_INSTRUCTION_
Copy out the material below word for word, leaving out the pictures.

[Opening GIVEN ENTRIES section]

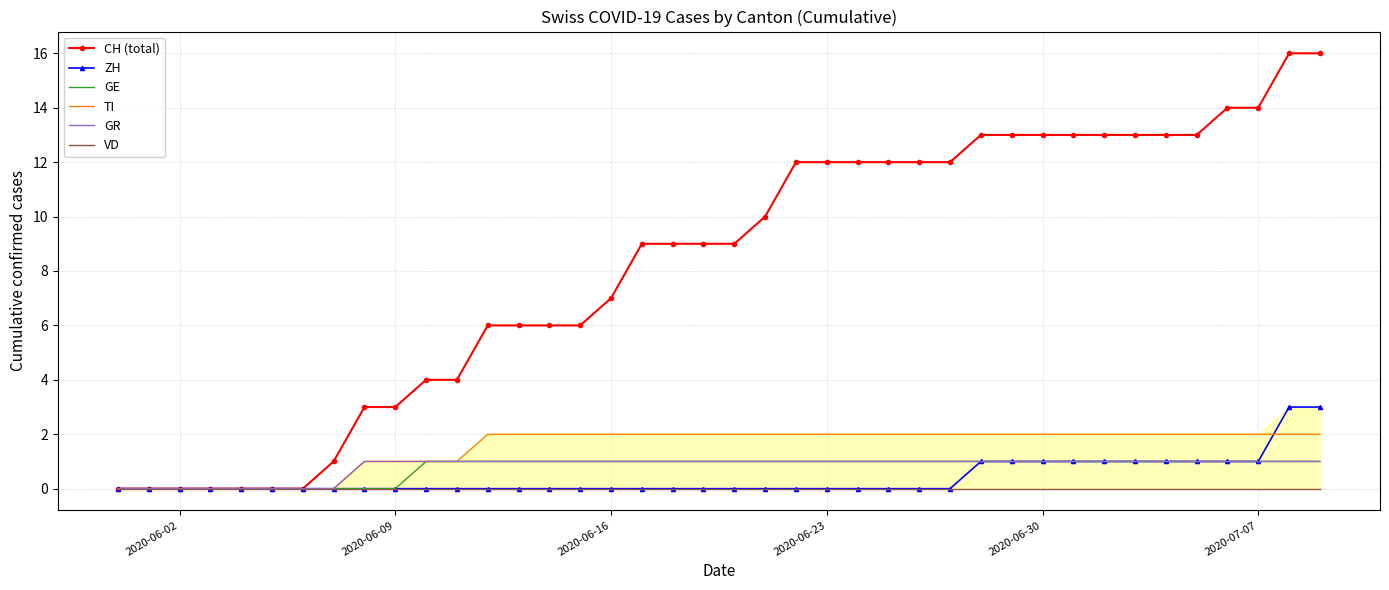

Reading right to left, what are all the values shown in this chart?

CH (total): 16	16	14	14	13	13	13	13	13	13	13	13	12	12	12	12	12	12	10	9	9	9	9	7	6	6	6	6	4	4	3	3	1	0	0	0	0	0	0	0
ZH: 3	3	1	1	1	1	1	1	1	1	1	1	0	0	0	0	0	0	0	0	0	0	0	0	0	0	0	0	0	0	0	0	0	0	0	0	0	0	0	0
GE: 1	1	1	1	1	1	1	1	1	1	1	1	1	1	1	1	1	1	1	1	1	1	1	1	1	1	1	1	1	1	0	0	0	0	0	0	0	0	0	0
TI: 2	2	2	2	2	2	2	2	2	2	2	2	2	2	2	2	2	2	2	2	2	2	2	2	2	2	2	2	1	1	1	1	0	0	0	0	0	0	0	0
GR: 1	1	1	1	1	1	1	1	1	1	1	1	1	1	1	1	1	1	1	1	1	1	1	1	1	1	1	1	1	1	1	1	0	0	0	0	0	0	0	0
VD: 0	0	0	0	0	0	0	0	0	0	0	0	0	0	0	0	0	0	0	0	0	0	0	0	0	0	0	0	0	0	0	0	0	0	0	0	0	0	0	0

[Closing GIVEN ENTRIES section]

_ANSWER BOX_
Reading right to left, what are all the values shown in this chart?

CH (total): 16	16	14	14	13	13	13	13	13	13	13	13	12	12	12	12	12	12	10	9	9	9	9	7	6	6	6	6	4	4	3	3	1	0	0	0	0	0	0	0
ZH: 3	3	1	1	1	1	1	1	1	1	1	1	0	0	0	0	0	0	0	0	0	0	0	0	0	0	0	0	0	0	0	0	0	0	0	0	0	0	0	0
GE: 1	1	1	1	1	1	1	1	1	1	1	1	1	1	1	1	1	1	1	1	1	1	1	1	1	1	1	1	1	1	0	0	0	0	0	0	0	0	0	0
TI: 2	2	2	2	2	2	2	2	2	2	2	2	2	2	2	2	2	2	2	2	2	2	2	2	2	2	2	2	1	1	1	1	0	0	0	0	0	0	0	0
GR: 1	1	1	1	1	1	1	1	1	1	1	1	1	1	1	1	1	1	1	1	1	1	1	1	1	1	1	1	1	1	1	1	0	0	0	0	0	0	0	0
VD: 0	0	0	0	0	0	0	0	0	0	0	0	0	0	0	0	0	0	0	0	0	0	0	0	0	0	0	0	0	0	0	0	0	0	0	0	0	0	0	0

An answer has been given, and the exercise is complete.